I know that accountants will cringe when they read this, because that is not how accrual accounting operates. However, in government at least, accrual accounting, in my opinion, does not represent reality accurately.

To make this plain, let me put it to you this way. In 2000, I buy a washing machine for $1,000; it costs me $1 dollar per wash to run, and it still works. Now, in 2007, I want to keep up with the Joneses and I buy a new washing machine, for $3,000. I will keep it for seven years, just like the first one, and it will cost me $0.80 per wash. Note that if I do a hundred washes every year (about standard, I think in a household with no children), the savings will be small by comparison with the cost of sourcing a new machine. However, the new washing machine is easier to use and it looks a lot better than the old one; the value of this purchase to me is not financial.

After all, is anyone going to give me back the $1,000 I have already spent on the first machine, when I buy the second machine? I doubt it (no one gives that much for a trade-in!), so I start the second sourcing cycle with a sunk cost of $1,000. It is not a good deal financially; and the same logic applies to government use of IT.

And here you might say, ah, well the problem is volume. The new IT system will support many more units of service, thus filling the cost gap. I wish it were so, but, in government, rising volumes do not necessarily result in reducing costs. Sometimes they even generate a higher total cost, because hidden demand is suddenly revealed by the introduction of the new service or by lifting service quality.

If you make government benefits or services more visible and easier to get, the cost to government (to taxpayers) goes up. As is the case with my washing machine example, because no revenues are being generated, the cost of the initial investment cannot be recovered easily, if at all. Lastly, repeat custom for government is a source of expense, not revenue or efficiencies.

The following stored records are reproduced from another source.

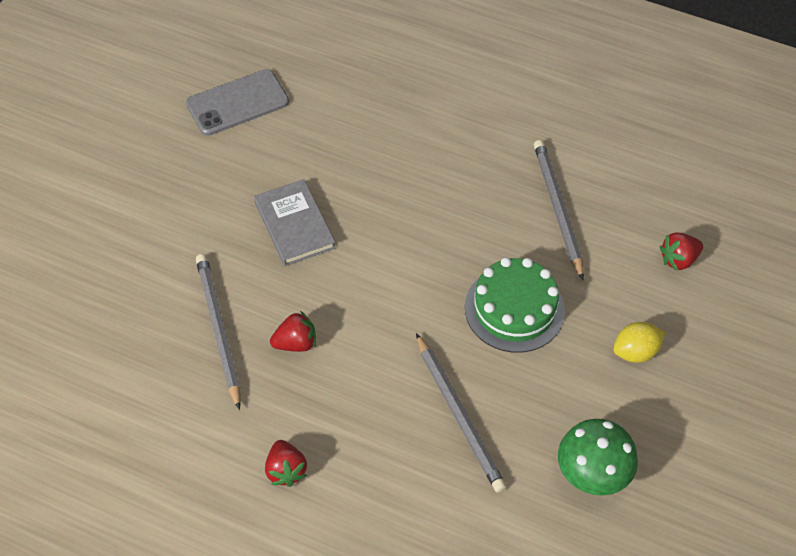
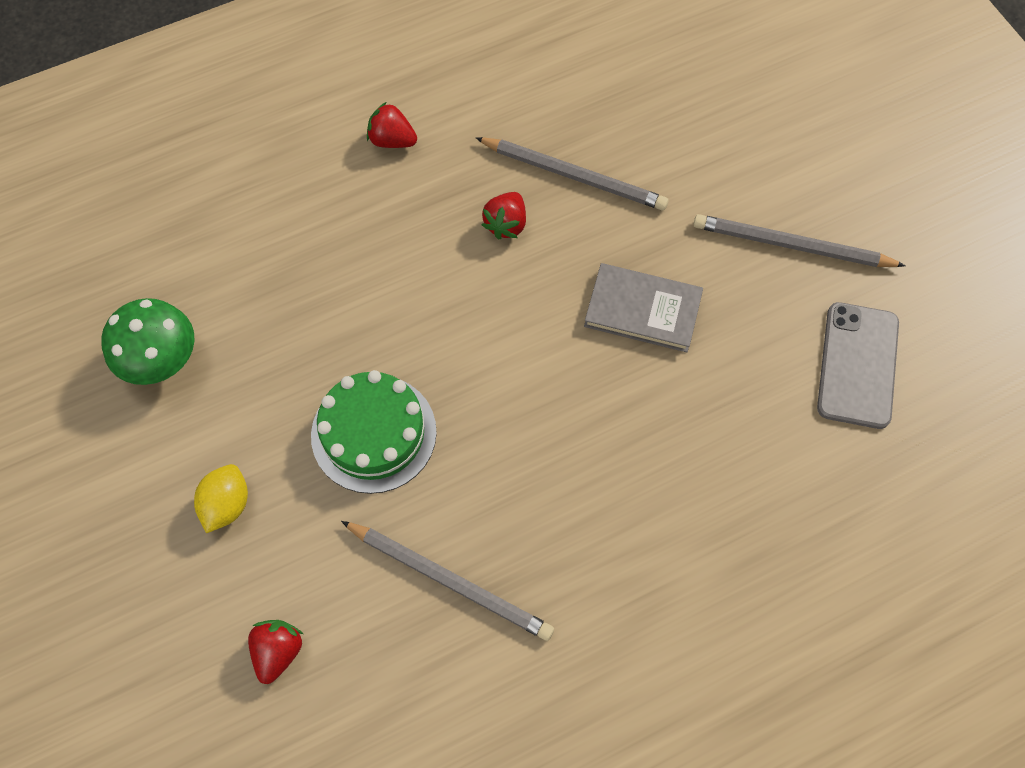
camera: 130 degrees right, 10 degrees up
grey pencil [416,333,506,493] -> grey pencil moved to [693,214,906,267]

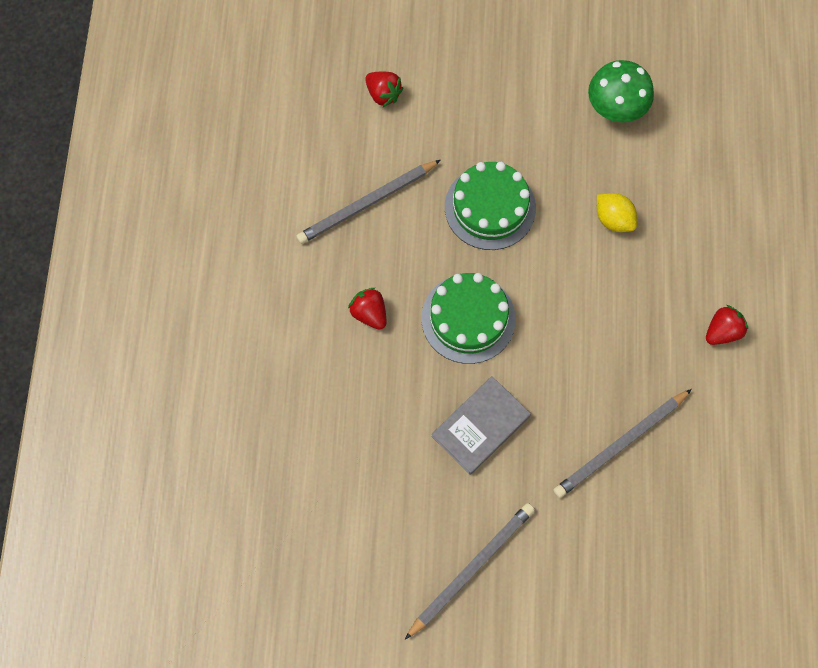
camera: 120 degrees right, 5 degrees up
yellow lemon [194,464,248,533] -> yellow lemon moved to [597,193,637,232]
red strawberry [482,192,526,240] -> red strawberry moved to [348,288,386,330]
grey phone [817,302,899,429] -> none
none -> green cake [421,273,516,364]

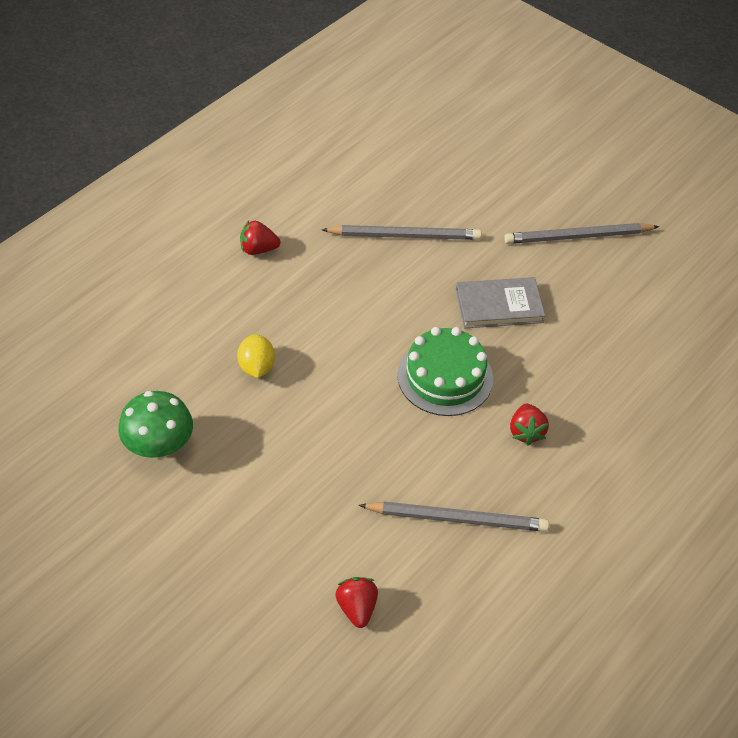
camera: 145 degrees left, 20 degrees down
green cake [445,162,536,250] -> none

So, in this sense at least the private sector and the public sector differ dramatically – there is a much weaker case in the latter to justify an investment in IT on the basis of efficiency.

However, by investing in new IT, government may be able to provide a greatly improved service to the community: easier to access, cheaper for the user, better protection of personal information (and so on). If so, for a three million dollar additional investment, taxpayers and citizens would get much greater value, which means, in turn, that government would also get value in the form of appreciation of its efforts on behalf of the community.

The problem is that these forms of value are very hard to quantify; the metrics, if they exist at all, are of poor quality. Until there are better metrics, arguments will continue to be made on efficiency grounds, unfortunately, and investment decisions will continue to be biased by the wrong drivers.